About this task:
Extract each line of the listing that contains the string "https" and reproduce each one in full.

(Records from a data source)

● ● ● ● ● ● ●

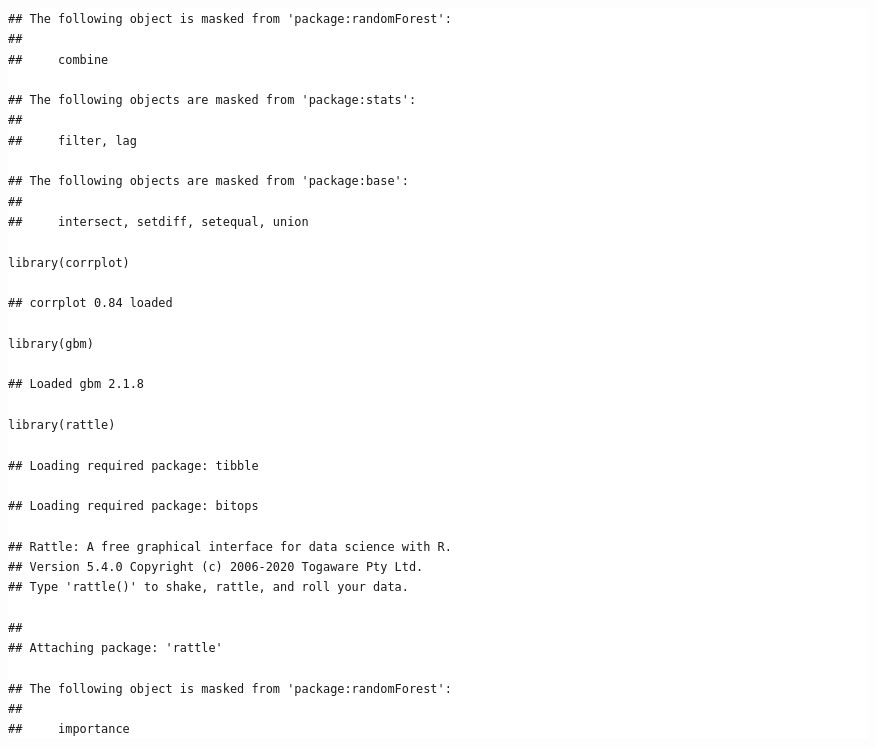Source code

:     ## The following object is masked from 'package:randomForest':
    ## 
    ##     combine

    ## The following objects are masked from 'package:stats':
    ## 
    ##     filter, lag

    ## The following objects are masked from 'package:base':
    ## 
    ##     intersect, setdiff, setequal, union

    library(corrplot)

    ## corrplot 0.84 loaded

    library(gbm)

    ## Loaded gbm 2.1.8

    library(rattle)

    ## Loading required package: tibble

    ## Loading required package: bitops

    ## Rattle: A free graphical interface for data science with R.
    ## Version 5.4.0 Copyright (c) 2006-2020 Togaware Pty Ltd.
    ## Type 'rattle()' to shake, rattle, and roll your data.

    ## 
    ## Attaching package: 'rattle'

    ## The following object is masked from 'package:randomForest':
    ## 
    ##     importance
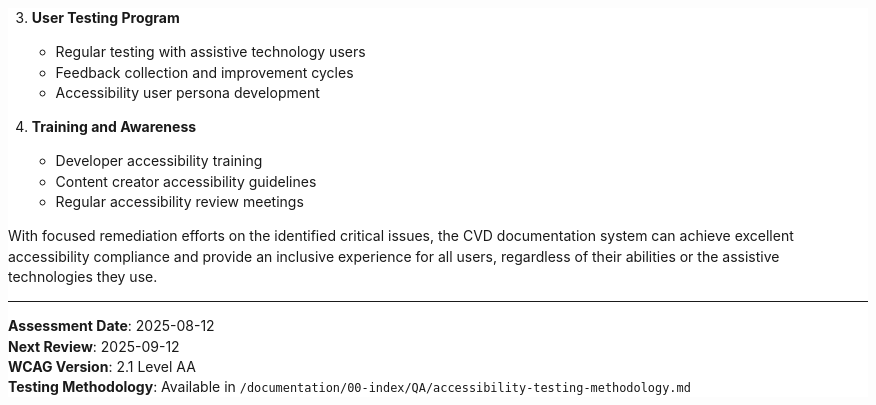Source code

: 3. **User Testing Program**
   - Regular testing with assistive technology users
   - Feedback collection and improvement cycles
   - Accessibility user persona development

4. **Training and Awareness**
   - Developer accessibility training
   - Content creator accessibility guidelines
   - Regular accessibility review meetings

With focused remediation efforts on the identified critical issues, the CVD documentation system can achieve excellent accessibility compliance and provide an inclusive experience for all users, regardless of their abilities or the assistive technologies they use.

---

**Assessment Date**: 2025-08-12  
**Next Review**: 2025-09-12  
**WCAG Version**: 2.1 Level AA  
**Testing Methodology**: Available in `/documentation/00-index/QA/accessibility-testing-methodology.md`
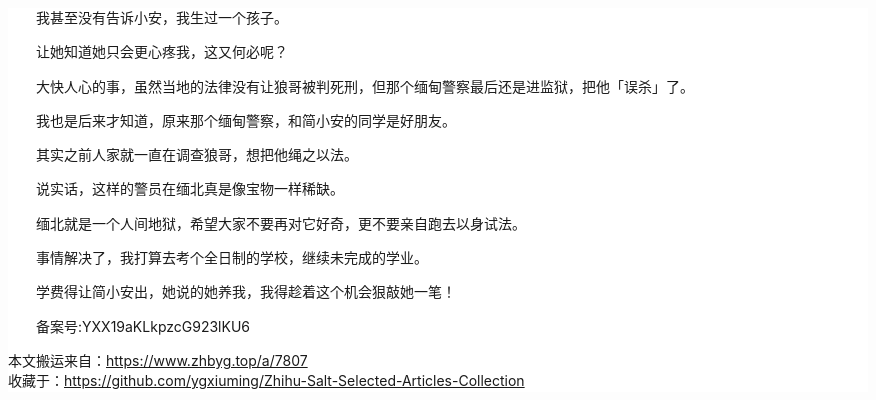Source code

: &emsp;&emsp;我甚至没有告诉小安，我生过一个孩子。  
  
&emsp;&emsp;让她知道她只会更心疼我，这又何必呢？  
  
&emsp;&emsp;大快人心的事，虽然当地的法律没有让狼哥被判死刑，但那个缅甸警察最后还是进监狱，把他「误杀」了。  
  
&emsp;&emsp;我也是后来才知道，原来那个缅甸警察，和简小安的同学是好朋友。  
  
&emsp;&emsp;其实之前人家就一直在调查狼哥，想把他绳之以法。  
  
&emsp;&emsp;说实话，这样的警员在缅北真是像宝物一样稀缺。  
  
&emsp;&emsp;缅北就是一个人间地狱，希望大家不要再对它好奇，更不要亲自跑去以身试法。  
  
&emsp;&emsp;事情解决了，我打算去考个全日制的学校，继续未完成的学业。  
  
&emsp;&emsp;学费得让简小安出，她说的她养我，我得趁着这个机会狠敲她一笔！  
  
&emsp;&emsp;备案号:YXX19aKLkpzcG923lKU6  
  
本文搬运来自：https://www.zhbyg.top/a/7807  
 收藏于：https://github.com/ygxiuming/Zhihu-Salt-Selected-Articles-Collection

● ● ● ● ● ● ●

Solution for this task:
本文搬运来自：https://www.zhbyg.top/a/7807  
 收藏于：https://github.com/ygxiuming/Zhihu-Salt-Selected-Articles-Collection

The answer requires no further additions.